- _WHAT YOU SHOULD DO_:
Reproduce every line of the data below without changing anything.

- _DATA SUPPLIED_:
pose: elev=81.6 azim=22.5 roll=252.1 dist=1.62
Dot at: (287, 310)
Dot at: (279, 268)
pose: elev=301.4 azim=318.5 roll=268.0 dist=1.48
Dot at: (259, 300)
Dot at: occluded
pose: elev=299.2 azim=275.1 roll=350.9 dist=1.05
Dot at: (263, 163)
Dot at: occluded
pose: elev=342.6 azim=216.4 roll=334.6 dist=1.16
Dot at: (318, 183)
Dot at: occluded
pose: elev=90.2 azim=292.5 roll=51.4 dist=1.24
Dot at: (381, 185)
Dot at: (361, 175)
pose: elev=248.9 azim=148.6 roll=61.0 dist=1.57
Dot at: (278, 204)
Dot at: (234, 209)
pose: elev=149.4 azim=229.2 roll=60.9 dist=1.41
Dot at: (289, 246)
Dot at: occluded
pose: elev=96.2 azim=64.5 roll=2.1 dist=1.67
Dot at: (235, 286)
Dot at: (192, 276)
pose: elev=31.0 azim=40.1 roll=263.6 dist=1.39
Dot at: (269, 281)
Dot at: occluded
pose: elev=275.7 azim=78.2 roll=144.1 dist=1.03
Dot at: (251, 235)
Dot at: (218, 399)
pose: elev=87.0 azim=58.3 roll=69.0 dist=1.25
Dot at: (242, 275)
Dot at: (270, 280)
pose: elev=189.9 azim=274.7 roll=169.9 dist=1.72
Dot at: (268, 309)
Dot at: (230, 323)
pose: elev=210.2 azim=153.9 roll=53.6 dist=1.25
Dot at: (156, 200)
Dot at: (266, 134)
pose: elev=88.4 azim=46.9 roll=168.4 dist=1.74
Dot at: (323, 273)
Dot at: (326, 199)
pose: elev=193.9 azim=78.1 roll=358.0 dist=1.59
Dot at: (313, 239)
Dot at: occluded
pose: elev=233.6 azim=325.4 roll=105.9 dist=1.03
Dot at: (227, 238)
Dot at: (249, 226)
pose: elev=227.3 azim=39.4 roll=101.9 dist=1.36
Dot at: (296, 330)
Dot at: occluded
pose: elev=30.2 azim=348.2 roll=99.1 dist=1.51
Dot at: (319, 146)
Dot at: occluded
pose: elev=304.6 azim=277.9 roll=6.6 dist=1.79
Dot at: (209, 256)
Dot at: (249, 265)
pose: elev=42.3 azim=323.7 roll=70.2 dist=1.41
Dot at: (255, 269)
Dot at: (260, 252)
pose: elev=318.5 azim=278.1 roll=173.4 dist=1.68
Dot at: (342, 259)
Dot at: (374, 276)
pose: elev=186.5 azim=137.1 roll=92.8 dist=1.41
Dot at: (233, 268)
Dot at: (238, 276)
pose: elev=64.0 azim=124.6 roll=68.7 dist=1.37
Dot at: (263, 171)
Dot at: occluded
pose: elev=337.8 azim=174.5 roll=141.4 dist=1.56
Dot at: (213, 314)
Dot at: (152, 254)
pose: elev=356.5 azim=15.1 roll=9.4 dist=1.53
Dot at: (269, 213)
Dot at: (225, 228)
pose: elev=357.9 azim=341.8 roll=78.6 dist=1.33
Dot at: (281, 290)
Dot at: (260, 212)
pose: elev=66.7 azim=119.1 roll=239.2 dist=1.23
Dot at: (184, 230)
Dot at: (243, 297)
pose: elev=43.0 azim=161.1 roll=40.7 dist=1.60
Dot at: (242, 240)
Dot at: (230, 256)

- _RESPONSE_:
pose: elev=81.6 azim=22.5 roll=252.1 dist=1.62
Dot at: (287, 310)
Dot at: (279, 268)
pose: elev=301.4 azim=318.5 roll=268.0 dist=1.48
Dot at: (259, 300)
Dot at: occluded
pose: elev=299.2 azim=275.1 roll=350.9 dist=1.05
Dot at: (263, 163)
Dot at: occluded
pose: elev=342.6 azim=216.4 roll=334.6 dist=1.16
Dot at: (318, 183)
Dot at: occluded
pose: elev=90.2 azim=292.5 roll=51.4 dist=1.24
Dot at: (381, 185)
Dot at: (361, 175)
pose: elev=248.9 azim=148.6 roll=61.0 dist=1.57
Dot at: (278, 204)
Dot at: (234, 209)
pose: elev=149.4 azim=229.2 roll=60.9 dist=1.41
Dot at: (289, 246)
Dot at: occluded
pose: elev=96.2 azim=64.5 roll=2.1 dist=1.67
Dot at: (235, 286)
Dot at: (192, 276)
pose: elev=31.0 azim=40.1 roll=263.6 dist=1.39
Dot at: (269, 281)
Dot at: occluded
pose: elev=275.7 azim=78.2 roll=144.1 dist=1.03
Dot at: (251, 235)
Dot at: (218, 399)
pose: elev=87.0 azim=58.3 roll=69.0 dist=1.25
Dot at: (242, 275)
Dot at: (270, 280)
pose: elev=189.9 azim=274.7 roll=169.9 dist=1.72
Dot at: (268, 309)
Dot at: (230, 323)
pose: elev=210.2 azim=153.9 roll=53.6 dist=1.25
Dot at: (156, 200)
Dot at: (266, 134)
pose: elev=88.4 azim=46.9 roll=168.4 dist=1.74
Dot at: (323, 273)
Dot at: (326, 199)
pose: elev=193.9 azim=78.1 roll=358.0 dist=1.59
Dot at: (313, 239)
Dot at: occluded
pose: elev=233.6 azim=325.4 roll=105.9 dist=1.03
Dot at: (227, 238)
Dot at: (249, 226)
pose: elev=227.3 azim=39.4 roll=101.9 dist=1.36
Dot at: (296, 330)
Dot at: occluded
pose: elev=30.2 azim=348.2 roll=99.1 dist=1.51
Dot at: (319, 146)
Dot at: occluded
pose: elev=304.6 azim=277.9 roll=6.6 dist=1.79
Dot at: (209, 256)
Dot at: (249, 265)
pose: elev=42.3 azim=323.7 roll=70.2 dist=1.41
Dot at: (255, 269)
Dot at: (260, 252)
pose: elev=318.5 azim=278.1 roll=173.4 dist=1.68
Dot at: (342, 259)
Dot at: (374, 276)
pose: elev=186.5 azim=137.1 roll=92.8 dist=1.41
Dot at: (233, 268)
Dot at: (238, 276)
pose: elev=64.0 azim=124.6 roll=68.7 dist=1.37
Dot at: (263, 171)
Dot at: occluded
pose: elev=337.8 azim=174.5 roll=141.4 dist=1.56
Dot at: (213, 314)
Dot at: (152, 254)
pose: elev=356.5 azim=15.1 roll=9.4 dist=1.53
Dot at: (269, 213)
Dot at: (225, 228)
pose: elev=357.9 azim=341.8 roll=78.6 dist=1.33
Dot at: (281, 290)
Dot at: (260, 212)
pose: elev=66.7 azim=119.1 roll=239.2 dist=1.23
Dot at: (184, 230)
Dot at: (243, 297)
pose: elev=43.0 azim=161.1 roll=40.7 dist=1.60
Dot at: (242, 240)
Dot at: (230, 256)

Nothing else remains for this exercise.